If your natural instinct is to find common ground and work towards solutions that benefit everybody, and that make everybody feel good about the resolution, you have one of the most important leadership qualities that there is.
6. Do you recognize the value of picking your battles?
Not only do good leaders seek compromise and consense wherever there is controversy, they also know that it is often wise to avoid controversy altogether.
Many people believe that conflict avoidance is something that others will take as a sign of weakness.
In reality, this couldn’t be further than the truth. Think about it. Everybody knows at least one person who continually is at battle with somebody over something.
They seemingly cannot let anything go, and so they move from one confrontation to another. It is very rare to see these types of people in leadership positions, and when they are in leadership positions, they are often seen as bullies.
Somebody who has innate leadership skills wisely chooses their battles. The result is that when they do decide to take a firm stance on something, that stance is usually respected.
7. Are you willing to give credit to others for their contributions?
A great leader is primarily focused on the development of others.
This means overseeing their growth and training as employees, ensuring that they are happy and fulfilled with the work that they are doing, and ensuring that they are recognized for their accomplishments.
“All too often, when a team is successful, all of the praise and credit goes to the person at the top.”
A great leader doesn’t let that happen. They ensure that everybody involved receives specific and meaningful credit for their contributions.
If you have a tendency to pass compliments on to others, it can be a sign that you recognize the importance of giving credit where credit is due.
As you can see, there is every bit as much value in quiet, competent leadership as there is in a loud and brash leadership style.

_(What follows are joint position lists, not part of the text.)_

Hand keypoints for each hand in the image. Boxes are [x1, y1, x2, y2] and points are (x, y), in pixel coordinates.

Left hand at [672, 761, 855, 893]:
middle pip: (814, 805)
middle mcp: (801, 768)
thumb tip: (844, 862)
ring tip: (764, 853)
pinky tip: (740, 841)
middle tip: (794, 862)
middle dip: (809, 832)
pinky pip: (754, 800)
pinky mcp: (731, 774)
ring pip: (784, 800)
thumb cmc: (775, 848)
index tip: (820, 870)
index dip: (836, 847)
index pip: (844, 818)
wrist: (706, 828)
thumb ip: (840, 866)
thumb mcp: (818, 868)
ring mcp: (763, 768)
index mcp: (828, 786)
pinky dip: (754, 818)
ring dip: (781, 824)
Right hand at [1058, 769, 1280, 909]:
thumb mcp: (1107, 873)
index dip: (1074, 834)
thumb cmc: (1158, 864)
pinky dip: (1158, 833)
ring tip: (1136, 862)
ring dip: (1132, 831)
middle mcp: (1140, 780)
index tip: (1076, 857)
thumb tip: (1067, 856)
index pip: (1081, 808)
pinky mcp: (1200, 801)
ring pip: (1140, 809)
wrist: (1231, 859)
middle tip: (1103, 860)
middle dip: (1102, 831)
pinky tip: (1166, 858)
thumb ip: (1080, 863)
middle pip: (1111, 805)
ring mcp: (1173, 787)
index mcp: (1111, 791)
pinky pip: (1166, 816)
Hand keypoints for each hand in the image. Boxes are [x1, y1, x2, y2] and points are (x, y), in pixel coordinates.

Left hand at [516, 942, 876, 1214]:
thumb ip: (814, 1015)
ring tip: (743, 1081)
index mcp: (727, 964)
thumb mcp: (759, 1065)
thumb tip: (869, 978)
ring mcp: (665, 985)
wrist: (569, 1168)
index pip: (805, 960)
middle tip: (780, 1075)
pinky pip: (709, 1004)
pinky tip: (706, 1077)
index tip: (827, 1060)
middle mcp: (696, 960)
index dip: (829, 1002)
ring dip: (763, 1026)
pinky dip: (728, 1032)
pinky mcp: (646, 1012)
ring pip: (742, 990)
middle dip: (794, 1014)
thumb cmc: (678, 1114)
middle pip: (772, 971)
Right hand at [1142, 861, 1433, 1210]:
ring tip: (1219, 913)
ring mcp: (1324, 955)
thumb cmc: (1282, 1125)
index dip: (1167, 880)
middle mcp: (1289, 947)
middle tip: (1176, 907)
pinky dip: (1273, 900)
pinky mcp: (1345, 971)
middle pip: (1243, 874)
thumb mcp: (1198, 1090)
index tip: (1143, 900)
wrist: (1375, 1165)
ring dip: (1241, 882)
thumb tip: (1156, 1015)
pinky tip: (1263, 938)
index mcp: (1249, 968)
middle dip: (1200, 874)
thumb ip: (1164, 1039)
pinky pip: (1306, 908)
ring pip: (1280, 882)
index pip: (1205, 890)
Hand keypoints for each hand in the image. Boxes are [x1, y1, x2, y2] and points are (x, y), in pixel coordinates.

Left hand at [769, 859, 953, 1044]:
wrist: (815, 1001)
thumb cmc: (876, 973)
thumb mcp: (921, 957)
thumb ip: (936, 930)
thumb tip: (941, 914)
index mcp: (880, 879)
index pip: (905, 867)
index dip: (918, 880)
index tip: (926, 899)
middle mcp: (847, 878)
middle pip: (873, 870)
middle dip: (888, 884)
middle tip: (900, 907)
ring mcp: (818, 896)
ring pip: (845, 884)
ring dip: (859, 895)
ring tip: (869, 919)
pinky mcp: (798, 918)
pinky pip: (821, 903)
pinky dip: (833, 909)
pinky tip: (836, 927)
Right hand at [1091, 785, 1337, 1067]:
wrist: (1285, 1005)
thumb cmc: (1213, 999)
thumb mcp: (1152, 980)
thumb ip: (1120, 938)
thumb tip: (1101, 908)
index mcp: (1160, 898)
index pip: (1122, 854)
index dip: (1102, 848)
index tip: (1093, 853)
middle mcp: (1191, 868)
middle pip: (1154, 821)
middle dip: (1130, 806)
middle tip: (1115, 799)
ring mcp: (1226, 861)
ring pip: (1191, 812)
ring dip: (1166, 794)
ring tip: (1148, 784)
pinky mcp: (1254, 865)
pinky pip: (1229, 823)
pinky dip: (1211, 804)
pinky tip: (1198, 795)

In fact, in many cases, quiet leaders who truly care about their teams, work as hard as they demand others to work, and are willing to take principled stands, are more respected than their often demanding and confrontational counterparts.
So, if you are an introvert, contemplative in nature, and have a quiet demeanor, don’t assume that leadership is not in the cards for you. The truth is, these characteristics may be signs that your innate leadership skills are much stronger than you realize.
Let us quickly recap on the questions featured in this article:
If you would like to develop your leadership skills, you can make the effort to find ways to act as a leader where you are right now.
You don’t need a promotion or a title to be a leader. You can mentor co-workers, be a source of practical and emotional support, and simply be willing to work just a bit harder than is expected of you.
You can also find your voice by learning to express your ideas and to advocate for yourself and the people working with you.